**Records to process:**

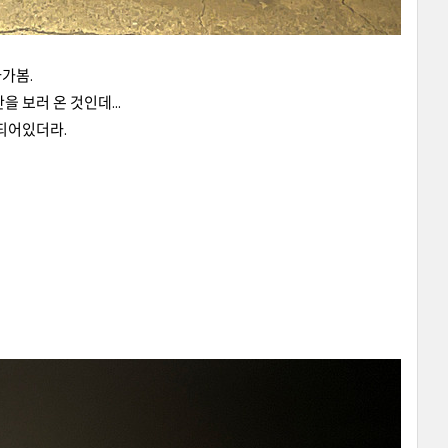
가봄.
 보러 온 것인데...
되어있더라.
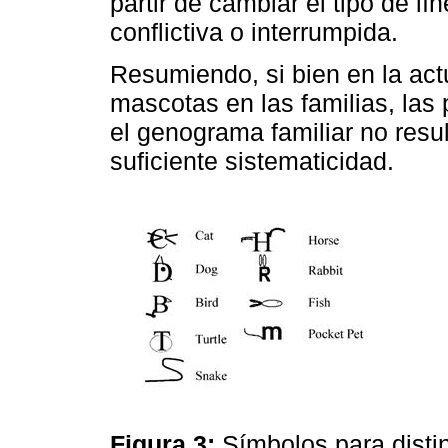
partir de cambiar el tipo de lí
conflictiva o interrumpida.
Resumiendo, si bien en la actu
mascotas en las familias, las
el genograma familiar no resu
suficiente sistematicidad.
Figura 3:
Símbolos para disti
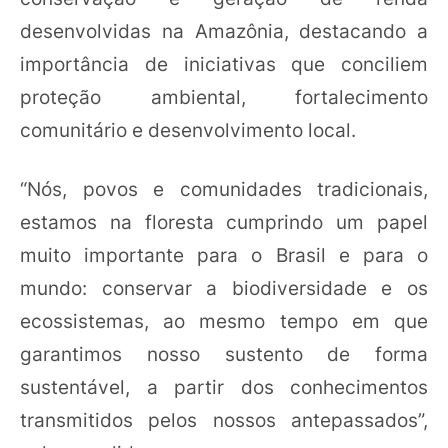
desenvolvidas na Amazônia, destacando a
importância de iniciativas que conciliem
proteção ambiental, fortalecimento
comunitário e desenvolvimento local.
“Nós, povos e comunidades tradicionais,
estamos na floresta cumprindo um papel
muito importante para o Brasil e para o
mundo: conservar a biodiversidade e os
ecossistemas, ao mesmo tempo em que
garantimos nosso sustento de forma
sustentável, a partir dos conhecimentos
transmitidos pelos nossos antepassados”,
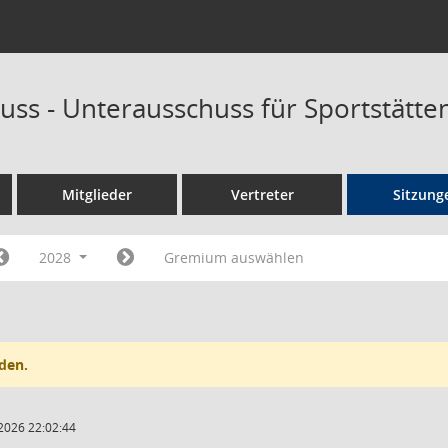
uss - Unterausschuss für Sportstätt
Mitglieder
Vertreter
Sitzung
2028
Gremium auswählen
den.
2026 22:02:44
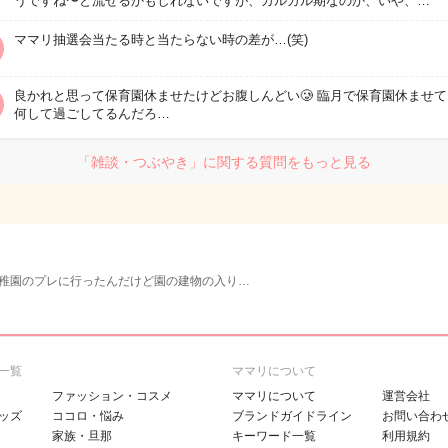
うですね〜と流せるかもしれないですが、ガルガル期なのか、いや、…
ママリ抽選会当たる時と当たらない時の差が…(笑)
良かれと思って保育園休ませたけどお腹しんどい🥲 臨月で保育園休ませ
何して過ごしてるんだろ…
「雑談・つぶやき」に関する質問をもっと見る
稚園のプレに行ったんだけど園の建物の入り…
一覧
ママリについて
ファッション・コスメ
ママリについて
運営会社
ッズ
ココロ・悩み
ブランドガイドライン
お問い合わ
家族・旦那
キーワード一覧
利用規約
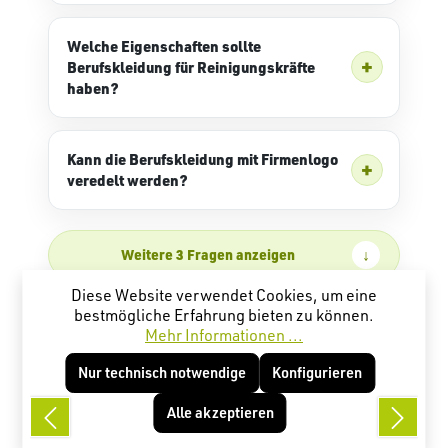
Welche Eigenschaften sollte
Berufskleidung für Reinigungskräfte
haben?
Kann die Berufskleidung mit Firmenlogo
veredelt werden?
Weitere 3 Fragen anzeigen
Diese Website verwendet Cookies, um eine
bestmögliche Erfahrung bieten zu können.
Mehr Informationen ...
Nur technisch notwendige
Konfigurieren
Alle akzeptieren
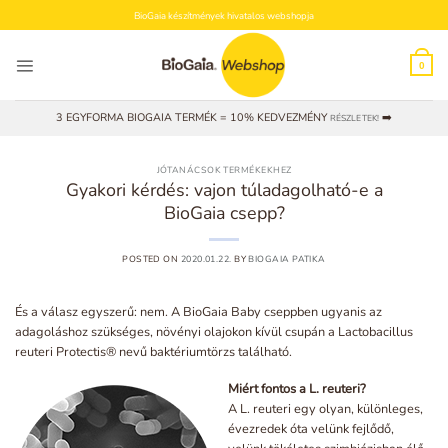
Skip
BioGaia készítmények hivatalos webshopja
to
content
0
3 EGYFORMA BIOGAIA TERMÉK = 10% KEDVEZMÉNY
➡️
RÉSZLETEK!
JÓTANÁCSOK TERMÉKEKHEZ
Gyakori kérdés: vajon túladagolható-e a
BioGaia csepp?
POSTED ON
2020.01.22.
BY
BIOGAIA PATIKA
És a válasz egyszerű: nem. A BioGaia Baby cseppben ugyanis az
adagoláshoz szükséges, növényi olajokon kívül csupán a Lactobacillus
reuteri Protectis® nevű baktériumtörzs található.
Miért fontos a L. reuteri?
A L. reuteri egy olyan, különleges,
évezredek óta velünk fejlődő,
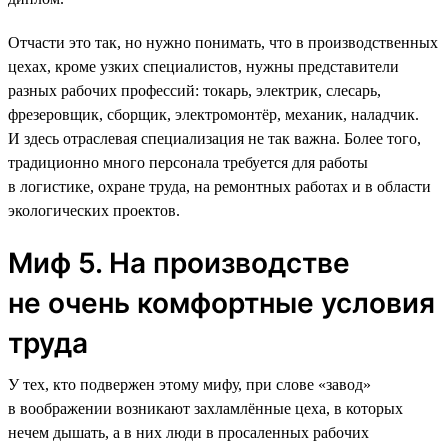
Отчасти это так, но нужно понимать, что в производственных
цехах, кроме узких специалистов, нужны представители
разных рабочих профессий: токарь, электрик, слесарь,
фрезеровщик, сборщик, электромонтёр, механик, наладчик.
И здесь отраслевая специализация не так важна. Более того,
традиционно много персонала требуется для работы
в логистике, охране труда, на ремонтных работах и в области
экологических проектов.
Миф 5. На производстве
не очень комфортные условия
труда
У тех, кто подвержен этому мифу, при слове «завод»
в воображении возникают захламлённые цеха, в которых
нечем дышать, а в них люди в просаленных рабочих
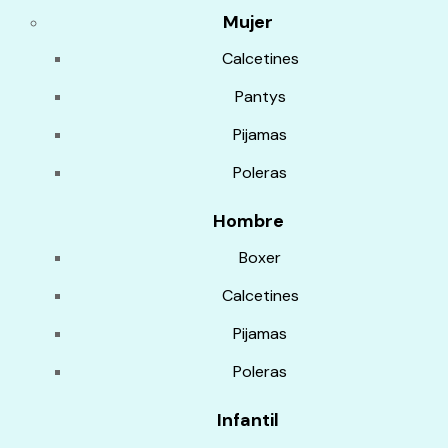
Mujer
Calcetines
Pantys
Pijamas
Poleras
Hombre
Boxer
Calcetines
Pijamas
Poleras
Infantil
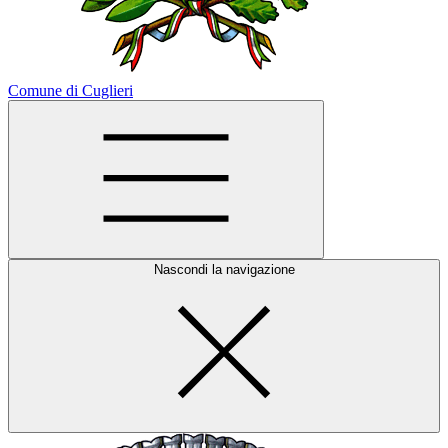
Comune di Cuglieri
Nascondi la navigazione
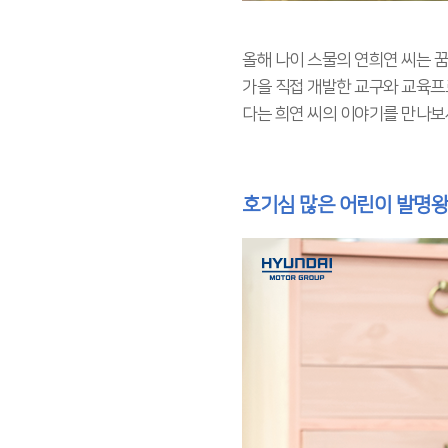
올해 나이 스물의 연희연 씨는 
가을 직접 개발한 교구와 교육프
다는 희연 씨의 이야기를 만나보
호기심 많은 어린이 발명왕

**Work order:** Can you give back, word for word, every line from the beginning of the records up to and including the line with "Símbolos para disti", leaving the pictures out?

**Task answer:**
가봄.
 보러 온 것인데...
되어있더라.
partir de cambiar el tipo de lí
conflictiva o interrumpida.
Resumiendo, si bien en la actu
mascotas en las familias, las
el genograma familiar no resu
suficiente sistematicidad.
Figura 3:
Símbolos para disti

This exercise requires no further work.